There are other costs to consider. Even with stringent rules that sometimes exceed government minimums, we still regularly fail to meet a variety of federal standards for clean air and clean water -- to the degree that we sometimes have to implement what are known as “extraordinary measures.” Rolling state standards back in the face of non-compliance with federal rules could subject the state to economic sanctions, and ultimately, even a federal takeover of some or all of the major regulatory programs.

Then there’s the impact on the overwhelming majority of the regulated community who have already made considerable investments in complying with New Jersey’s tough rules. Do we really want to punish the very companies that have followed the rules by now allowing their competition to play by less stringent ones?

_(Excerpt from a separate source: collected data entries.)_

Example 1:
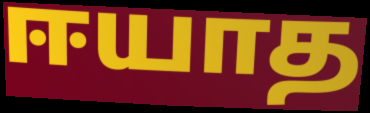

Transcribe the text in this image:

ஈயாத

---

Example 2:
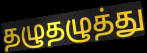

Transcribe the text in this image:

தழுதழுத்து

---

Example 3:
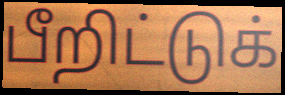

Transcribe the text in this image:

பீறிட்டுக்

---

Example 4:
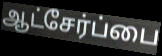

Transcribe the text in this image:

ஆட்சேர்ப்பை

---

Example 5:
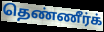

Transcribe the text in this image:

தெண்ணீர்க்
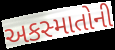
અકસ્માતોની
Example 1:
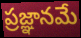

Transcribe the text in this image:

ప్రజ్ఞానమే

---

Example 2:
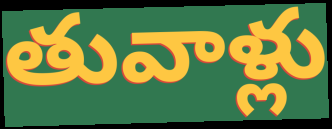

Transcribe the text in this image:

తువాళ్లు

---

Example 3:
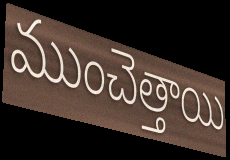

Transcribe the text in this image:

ముంచెత్తాయి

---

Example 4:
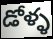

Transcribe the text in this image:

డోళ్ళ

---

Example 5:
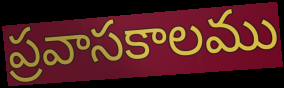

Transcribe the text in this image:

ప్రవాసకాలము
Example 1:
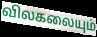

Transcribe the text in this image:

விலகலையும்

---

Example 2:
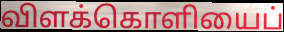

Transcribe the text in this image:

விளக்கொளியைப்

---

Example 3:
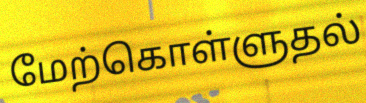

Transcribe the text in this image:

மேற்கொள்ளுதல்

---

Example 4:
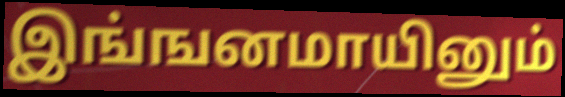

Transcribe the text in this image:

இங்ஙனமாயினும்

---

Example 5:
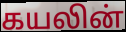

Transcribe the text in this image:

கயலின்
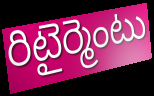
రిటైర్మెంటు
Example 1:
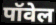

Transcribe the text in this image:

पॉवेल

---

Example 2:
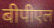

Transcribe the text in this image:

बीपीएल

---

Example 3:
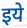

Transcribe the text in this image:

इये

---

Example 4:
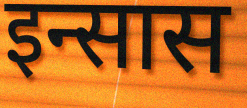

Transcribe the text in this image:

इन्सास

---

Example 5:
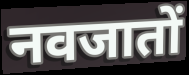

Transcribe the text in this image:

नवजातों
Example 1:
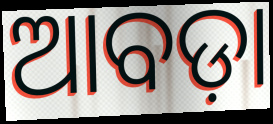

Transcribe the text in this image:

ଆବଡ଼ା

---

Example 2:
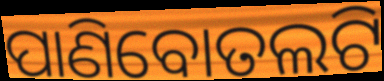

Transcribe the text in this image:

ପାଣିବୋତଲଟି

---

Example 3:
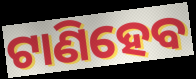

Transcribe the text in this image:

ଟାଣିହେବ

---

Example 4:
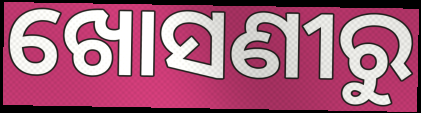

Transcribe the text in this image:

ଖୋସଣୀରୁ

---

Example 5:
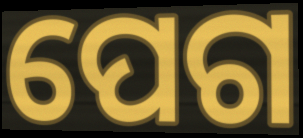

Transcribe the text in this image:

ପେଗ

Finally, there’s the less quantifiable but undeniable cost of lost reputation. Why should we be proud of living in a state that is no cleaner or healthier than is minimally required? Do we really want to play to the Jersey stereotype by regulating industry no more carefully than, say, Louisiana or Mississippi? Are we actually prepared to backslide on the progress we have made in cleaning up our waters, including the lakes and beachfronts that draw so many tourists here?

Rolling back New Jersey’s stringent environmental standards could exact a price substantially higher than any temporary benefit conferred by reducing the cost of compliance. It’s not a common-sense solution; it’s shortsighted, and it represents a retreat to mediocrity.

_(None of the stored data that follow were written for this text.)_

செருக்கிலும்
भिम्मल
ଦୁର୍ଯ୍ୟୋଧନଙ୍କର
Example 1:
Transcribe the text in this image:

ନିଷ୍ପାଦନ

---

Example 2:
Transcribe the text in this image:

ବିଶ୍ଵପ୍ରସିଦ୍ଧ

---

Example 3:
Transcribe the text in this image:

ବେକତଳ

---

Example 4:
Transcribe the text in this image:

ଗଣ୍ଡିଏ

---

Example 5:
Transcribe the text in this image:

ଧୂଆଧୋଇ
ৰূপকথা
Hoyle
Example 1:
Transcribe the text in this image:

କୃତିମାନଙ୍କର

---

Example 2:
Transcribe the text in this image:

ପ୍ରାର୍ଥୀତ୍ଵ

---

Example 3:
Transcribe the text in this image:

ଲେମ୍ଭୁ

Michael Catania is president of Conservation Resources, a non-profit organization. He is a former Deputy Commissioner of the New Jersey Department of Environmental Protection and was the principal author of the Pinelands Protection Act. He also serves as an open space advisor to both the Pinelands Commission and the Highlands Council. The views expressed in this article are entirely his own, and do not necessarily reflect the views of Conservation Resources, the Pinelands Commission, the Highlands Council, or the NJDEP.